## STUDY TEXT
BEGIN

2) The dog whistles about food stamps. Uh, hello. The economy, as you are content to tell us every two seconds, is still in a terrible shape. Naturally lots of people are dependent right now on some amount of government subsidies and handouts, or charities if not that. Creating jobs for them is a) not a task the government is particularly good at in the first place (also something Republicans are content to tell us, except when it is convenient not to) and b) will take a while for the labour markets to clear and for most people to find or invent jobs for themselves. That means you still have to deal with the probability of high levels of public suffering in the short term. If you want to whine about unemployment insurance and food stamps as opposed to some more efficient government backstop to create a social safety net (wage insurance as in Germany is one option, as is a negative income tax or general cash transfers instead of food stamps and housing assistance), be my guest. I also think you'll have to overlook that there's an implicit marginal tax rate on people trying to break out of poverty and into marginally better lives for themselves that's extremely high. Food stamps are one of the few government programmes that takes this into account and phases itself out. But most everything else does not, meaning there's a huge hit in actual income and thus a return to an impoverished status even if wages are increased. And meanwhile this is all being brought up so you can score points with the same aggrieved white people who were complaining about welfare queens and now equally mythical hordes of illegal immigrants stealing public services? Kind of cheap if you ask me. Find something better to talk about. You're supposed to be smart Newt. Show me.

3) Ire and glee surrounding Tim Tebow's rises and falls. I don't care that much about football for starters. But what I do know is this
a) Quarterbacks are rarely that important to team success. Tebow for instance could not have done much to prevent the Patriots from scoring 45 points. Hence, his success was generally overrated and the level of attention undeserved. This is not a Tebow-related problem. Few quarterbacks are very good enough to provide a substantial impact on their team's ability to win games (there might be 5 or 6 such players in the league), and even there there are arguments concerning the system of offense being employed to maximize their skills, the level of protection they receive from linemen and so on. Tebow's reputation also benefits from a change in scheme which preferred Denver's strong running game over his mediocre passing skills (and allowed them to rest their defense by running the clock and controlling the ball, especially at altitude at home), a relatively weak schedule and a terrible division, and most of their challenging games being played at home (two of which they lost big, Detroit and New England, and two they barely won, Chicago and Pittsburgh over banged up teams). Point being, don't pay attention to quarterbacks. The media will do that for you.
b) He deserves credit for his actions off the field, though he's hardly alone in being a charitable and giving person in the sports world. Many sports figures do not attract or desire attention for so doing, or they do so in less public ways. Shaq used to go into a Wal-Mart and pay for the next 10-15 people in line, as but one example (he also volunteered as a cop for a while). One may argue this is different than visiting with sick and dying people and showering them with attention, but there are plenty of athletes who do the latter. Or who visit with young children and encourage them to read, etc. Public services undertaken by famous people is nice. But I'm not sure it should be regarded as special or even unusual. They have means, and they use them in a manner they see fit. That should be enough.

END

## WORK TO BE COMPLETED
Duplicate everything in the commentary from "b) He deserves" down to "should be enough.". The data after this has no role here.

Page images and the text extracted from them
BEGIN

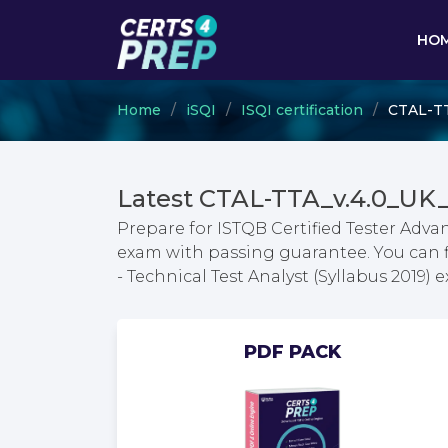
HO
Home
iSQI
ISQI certification
CTAL-TTA
Latest CTAL-TTA_v.4.0_UK
Prepare for ISTQB Certified Tester Advan
exam with passing guarantee. You can fi
- Technical Test Analyst (Syllabus 2019
PDF PACK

END

## ANSWER TO THE PROBLEM
b) He deserves credit for his actions off the field, though he's hardly alone in being a charitable and giving person in the sports world. Many sports figures do not attract or desire attention for so doing, or they do so in less public ways. Shaq used to go into a Wal-Mart and pay for the next 10-15 people in line, as but one example (he also volunteered as a cop for a while). One may argue this is different than visiting with sick and dying people and showering them with attention, but there are plenty of athletes who do the latter. Or who visit with young children and encourage them to read, etc. Public services undertaken by famous people is nice. But I'm not sure it should be regarded as special or even unusual. They have means, and they use them in a manner they see fit. That should be enough.